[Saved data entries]
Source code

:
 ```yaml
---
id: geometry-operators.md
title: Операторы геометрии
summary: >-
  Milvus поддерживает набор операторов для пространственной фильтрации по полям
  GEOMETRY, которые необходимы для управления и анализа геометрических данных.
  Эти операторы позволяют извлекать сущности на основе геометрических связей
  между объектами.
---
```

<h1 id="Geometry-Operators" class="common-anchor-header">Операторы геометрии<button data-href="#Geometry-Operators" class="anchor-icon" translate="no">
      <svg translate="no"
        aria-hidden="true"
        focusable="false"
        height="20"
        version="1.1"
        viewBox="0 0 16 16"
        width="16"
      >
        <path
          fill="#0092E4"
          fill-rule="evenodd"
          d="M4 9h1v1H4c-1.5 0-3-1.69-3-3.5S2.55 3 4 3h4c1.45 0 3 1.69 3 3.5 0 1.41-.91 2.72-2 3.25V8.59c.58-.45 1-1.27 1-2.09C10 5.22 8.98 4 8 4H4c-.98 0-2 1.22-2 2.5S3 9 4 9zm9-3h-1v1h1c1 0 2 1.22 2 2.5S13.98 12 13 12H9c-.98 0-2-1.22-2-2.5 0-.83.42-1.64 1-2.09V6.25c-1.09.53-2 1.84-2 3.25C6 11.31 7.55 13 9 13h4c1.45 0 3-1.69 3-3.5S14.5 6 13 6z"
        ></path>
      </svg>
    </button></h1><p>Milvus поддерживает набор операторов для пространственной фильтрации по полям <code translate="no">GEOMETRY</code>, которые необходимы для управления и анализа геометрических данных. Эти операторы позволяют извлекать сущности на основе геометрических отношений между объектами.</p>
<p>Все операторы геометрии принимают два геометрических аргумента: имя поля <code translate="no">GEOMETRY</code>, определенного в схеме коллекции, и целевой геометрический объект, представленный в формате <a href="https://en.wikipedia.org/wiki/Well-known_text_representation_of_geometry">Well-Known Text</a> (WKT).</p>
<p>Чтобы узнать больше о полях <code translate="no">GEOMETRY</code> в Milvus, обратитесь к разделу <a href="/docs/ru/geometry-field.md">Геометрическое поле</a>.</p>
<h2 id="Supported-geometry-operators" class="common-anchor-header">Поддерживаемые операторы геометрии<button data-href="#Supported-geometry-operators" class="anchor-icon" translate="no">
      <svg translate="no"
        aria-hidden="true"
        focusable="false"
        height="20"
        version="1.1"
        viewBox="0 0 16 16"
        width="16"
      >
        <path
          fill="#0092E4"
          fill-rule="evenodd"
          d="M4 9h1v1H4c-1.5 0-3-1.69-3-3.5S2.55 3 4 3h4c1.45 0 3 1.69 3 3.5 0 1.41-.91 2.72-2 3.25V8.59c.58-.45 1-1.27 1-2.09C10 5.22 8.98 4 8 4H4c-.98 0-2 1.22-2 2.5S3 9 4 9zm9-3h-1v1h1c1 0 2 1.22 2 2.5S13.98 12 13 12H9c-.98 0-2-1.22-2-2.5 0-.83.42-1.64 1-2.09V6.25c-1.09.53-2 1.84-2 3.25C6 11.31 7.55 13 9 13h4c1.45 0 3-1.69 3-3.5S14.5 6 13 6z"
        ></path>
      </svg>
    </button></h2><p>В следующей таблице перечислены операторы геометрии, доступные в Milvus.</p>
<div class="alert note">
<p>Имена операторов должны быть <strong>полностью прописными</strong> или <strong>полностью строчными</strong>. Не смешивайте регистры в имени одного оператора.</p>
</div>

* [Action item]
The entries are to be repeated exactly, with nothing altered.

* [Reply]
Source code

:
 ```yaml
---
id: geometry-operators.md
title: Операторы геометрии
summary: >-
  Milvus поддерживает набор операторов для пространственной фильтрации по полям
  GEOMETRY, которые необходимы для управления и анализа геометрических данных.
  Эти операторы позволяют извлекать сущности на основе геометрических связей
  между объектами.
---
```

<h1 id="Geometry-Operators" class="common-anchor-header">Операторы геометрии<button data-href="#Geometry-Operators" class="anchor-icon" translate="no">
      <svg translate="no"
        aria-hidden="true"
        focusable="false"
        height="20"
        version="1.1"
        viewBox="0 0 16 16"
        width="16"
      >
        <path
          fill="#0092E4"
          fill-rule="evenodd"
          d="M4 9h1v1H4c-1.5 0-3-1.69-3-3.5S2.55 3 4 3h4c1.45 0 3 1.69 3 3.5 0 1.41-.91 2.72-2 3.25V8.59c.58-.45 1-1.27 1-2.09C10 5.22 8.98 4 8 4H4c-.98 0-2 1.22-2 2.5S3 9 4 9zm9-3h-1v1h1c1 0 2 1.22 2 2.5S13.98 12 13 12H9c-.98 0-2-1.22-2-2.5 0-.83.42-1.64 1-2.09V6.25c-1.09.53-2 1.84-2 3.25C6 11.31 7.55 13 9 13h4c1.45 0 3-1.69 3-3.5S14.5 6 13 6z"
        ></path>
      </svg>
    </button></h1><p>Milvus поддерживает набор операторов для пространственной фильтрации по полям <code translate="no">GEOMETRY</code>, которые необходимы для управления и анализа геометрических данных. Эти операторы позволяют извлекать сущности на основе геометрических отношений между объектами.</p>
<p>Все операторы геометрии принимают два геометрических аргумента: имя поля <code translate="no">GEOMETRY</code>, определенного в схеме коллекции, и целевой геометрический объект, представленный в формате <a href="https://en.wikipedia.org/wiki/Well-known_text_representation_of_geometry">Well-Known Text</a> (WKT).</p>
<p>Чтобы узнать больше о полях <code translate="no">GEOMETRY</code> в Milvus, обратитесь к разделу <a href="/docs/ru/geometry-field.md">Геометрическое поле</a>.</p>
<h2 id="Supported-geometry-operators" class="common-anchor-header">Поддерживаемые операторы геометрии<button data-href="#Supported-geometry-operators" class="anchor-icon" translate="no">
      <svg translate="no"
        aria-hidden="true"
        focusable="false"
        height="20"
        version="1.1"
        viewBox="0 0 16 16"
        width="16"
      >
        <path
          fill="#0092E4"
          fill-rule="evenodd"
          d="M4 9h1v1H4c-1.5 0-3-1.69-3-3.5S2.55 3 4 3h4c1.45 0 3 1.69 3 3.5 0 1.41-.91 2.72-2 3.25V8.59c.58-.45 1-1.27 1-2.09C10 5.22 8.98 4 8 4H4c-.98 0-2 1.22-2 2.5S3 9 4 9zm9-3h-1v1h1c1 0 2 1.22 2 2.5S13.98 12 13 12H9c-.98 0-2-1.22-2-2.5 0-.83.42-1.64 1-2.09V6.25c-1.09.53-2 1.84-2 3.25C6 11.31 7.55 13 9 13h4c1.45 0 3-1.69 3-3.5S14.5 6 13 6z"
        ></path>
      </svg>
    </button></h2><p>В следующей таблице перечислены операторы геометрии, доступные в Milvus.</p>
<div class="alert note">
<p>Имена операторов должны быть <strong>полностью прописными</strong> или <strong>полностью строчными</strong>. Не смешивайте регистры в имени одного оператора.</p>
</div>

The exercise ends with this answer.